- _SOURCE DOCUMENT_:
--------------------
MANN, HORACE

(May 4, 1796–August 2, 1859), was an American legislator and educator. He played a leading role establishing the public school system in the United States. As a lawyer, Horace Mann served in the Massachusetts legislature as a state representative, 1827–33, and as a state senator, 1833–37. In 1848, he became a U.S. Representative and strongly fought to end slavery in America.

Horace Mann was known for being the Secretary of the Massachusetts State Board of Education; founding the first state normal school in the United States in 1839; and being the president of Antioch College in Ohio. In 1900, he was elected to New York University’s Hall of Fame. Horace Mann stated:

Moral education is a primal necessity of social existence. The unrestrained passions of men are not only homicidal, but suicidal; and a community without a conscience would soon extinguish itself. Even with a natural conscience, how often has evil triumphed over good.2107

In 1843, as Secretary of Education in Massachusetts, Mann studied the educational system of Prussia. Five years later, in 1848, at the Twelfth Annual Report of the Massachusetts Board of Education, Horace Mann made the following statement:

Now, it is the especial province and function of the statesman and the lawgiver—of all those, indeed, whose influence molds or modifies public opinion—to study out the eternal principles which conduce to the strength, wisdom, and righteousness of a community. …

And he is not worthy to be called a statesman, he is not worthy to be a lawgiver or leader among men, who, either through the weakness of his head or the selfishness of his heart, is incapable of marshaling in his mind the great ideas of knowledge, justice, temperance, and obedience to the laws of God,—on which foundation alone the structure of human welfare can be erected; who is not capable of organizing these ideas into a system, and then of putting that system into operation.2108

Horace Mann, in the Twelfth Annual report to the Massachusetts Board of Education, recommended:

But to all doubters, disbelievers, or dispairers in human progress, it may still be said, there is one experiment which has never yet been tried. It is an experiment, which even before its inception, offers the highest authority for its ultimate success.

Its formula is intelligible to all; and it is as legible as though written in starry letters on an azure sky. It is expressed in these few and simple words: “Train up a child in the way he should go and when he is old he will not depart from it.”

This declaration is positive. If the conditions are complied with, it makes no provision for a failure. … But it will be said that this grand result in practical morals is a consummation of blessedness that can never be attained without religion, and that no community will ever be religious without a religious education.
--------------------
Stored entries
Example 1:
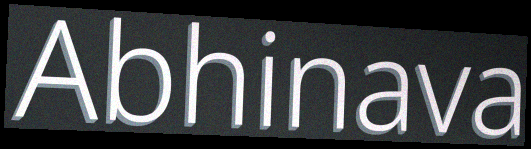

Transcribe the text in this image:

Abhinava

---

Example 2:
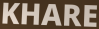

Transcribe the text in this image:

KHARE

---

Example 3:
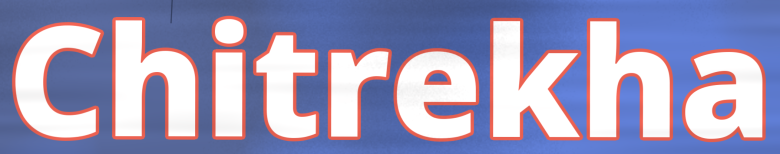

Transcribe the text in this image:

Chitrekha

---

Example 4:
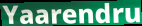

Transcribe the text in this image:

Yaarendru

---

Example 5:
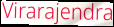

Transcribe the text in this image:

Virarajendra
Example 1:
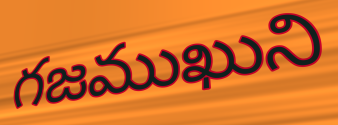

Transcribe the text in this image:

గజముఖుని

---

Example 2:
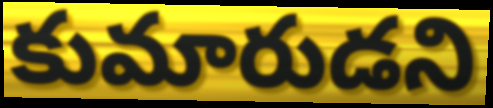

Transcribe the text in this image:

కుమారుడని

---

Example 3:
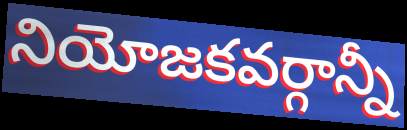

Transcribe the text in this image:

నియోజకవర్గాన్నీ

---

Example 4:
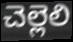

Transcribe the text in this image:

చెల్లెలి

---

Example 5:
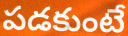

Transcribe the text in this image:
--------------------
- _WORK INSTRUCTIONS_:
1. Translate this sentence from the Horace Mann biography into Spanish: "Moral education is a primal necessity of social existence."
2. Please reproduce the Horace Mann biography word for word, from "This declaration is" up to and including "a religious education.".

- _EXERCISE SOLUTIONS_:
1. La educación moral es una necesidad primordial de la existencia social.

2.
This declaration is positive. If the conditions are complied with, it makes no provision for a failure. … But it will be said that this grand result in practical morals is a consummation of blessedness that can never be attained without religion, and that no community will ever be religious without a religious education.